- _ELENCO COMPITI_:
A - Traduci in inglese questa frase del racconto sull'alpino e le foibe: «Era la prima volta che sentivo pronunciare quel nome.»
B - Prosegui il racconto sull'alpino e le foibe a partire dalla sua ultima frase.

- _ESTRATTO DELLA FONTE_:
------------------------------------------------------------------------

1957. Un alpino alla scoperta delle foibe

Il piantone mi annunciò al generale che da pochi giorni aveva sostituito Ciglieri destinato ad altri incarichi e dopo qualche minuto mi ricevette venendo subito in argomento: «Per una certa missione ci occorre un ufficiale esperto di esplosivi, capace di muoversi, fotografare e rilevare in grotte. Al momento attuale in Italia non esistono molti elementi con le caratteristiche richieste. Lei è uno di questi. Per la verità siete solo in due: lei e un altro suo collega che attualmente è in Sardegna - fece una breve pausa e proseguì -. Naturalmente la missione è volontaria. Nessuno la obbliga ad accettare. Non le nascondo che comporta anche un certo rischio ed è coperta da segreto militare».

«Sta bene signor generale, conti pure su di me». (...) All’alba il viaggio riprese e la nuova tappa fu una caserma dei carabinieri di Monfalcone. Il colonnello conferì con il capitano comandante la sezione mentre io attesi fuori dall’ufficio. Quando uscì mi invitò a verificare bene il funzionamento della mia attrezzatura fotografica, perchè al mattino avremmo iniziato con una prima foiba. Il mio compito sarebbe stato quello di fotografare, rilevare e raccogliere eventuali campionature. Foiba. Era la prima volta che sentivo pronunciare quel nome. Intuii che doveva trattarsi di un pozzo e che quello era certamente un termine locale.

------------------------------------------------------------------------

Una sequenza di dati
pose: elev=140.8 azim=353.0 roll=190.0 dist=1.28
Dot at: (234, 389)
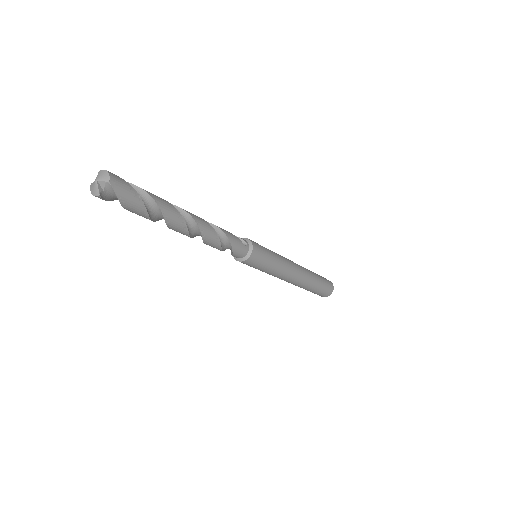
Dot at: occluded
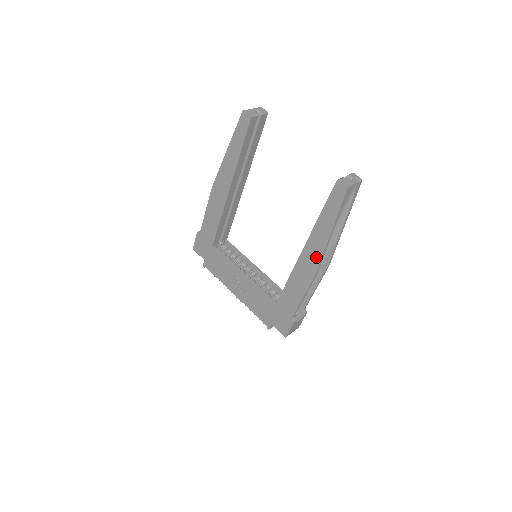
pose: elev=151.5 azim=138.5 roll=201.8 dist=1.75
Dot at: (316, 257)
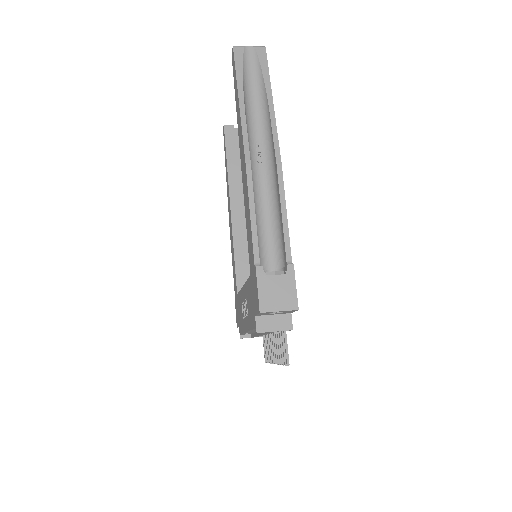
Dot at: (242, 144)
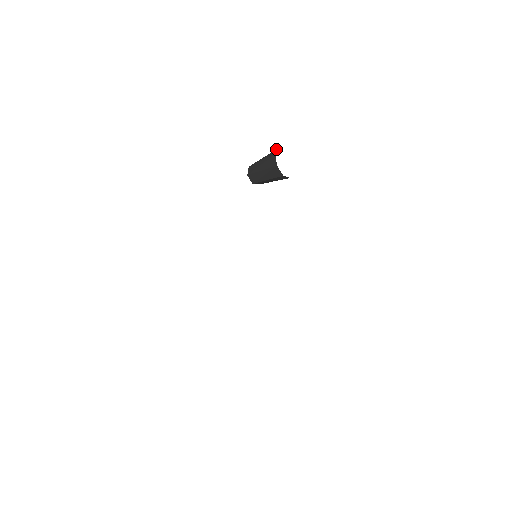
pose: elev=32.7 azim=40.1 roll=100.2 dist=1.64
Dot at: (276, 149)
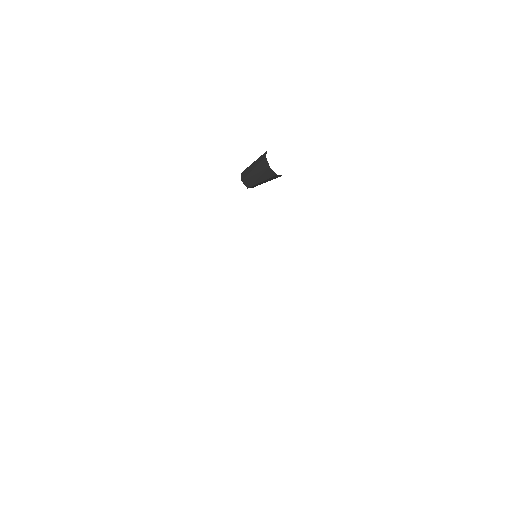
Dot at: occluded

------------------------------------------------------------------------

- _RISULTATI_:
A - It was the first time I had heard that name spoken.

B -
Avrei dovuto fotografare, cosa? Prelevare campioni, quali? Interrogativi che mi tenni in gola ma non azzardai a fare domande (...) Al fondo di quelle foibe riscontrai diversi resti umani, non in quantità esorbitanti ma, purtroppo in condizioni atroci: un paio di crani più o meno sfondati, mani o piedi avvolti da filo di ferro, alcune costole ancora unite alla spina dorsale avvolte da filo spinato. Alcuni portavano lembi di stoffa putrescente, altri non avevano tracce d’indumenti. Su una pietra una ciocca di capelli piuttosto lunghi, neri, probabilmente di una donna. In tutte quattro le foibe osservai che quei resti erano parzialmente ricoperti da pietrisco. Evidentemente con l’esplosivo erano state fatte saltare le rispettive imboccature allo scopo di celarne il macabro contenuto.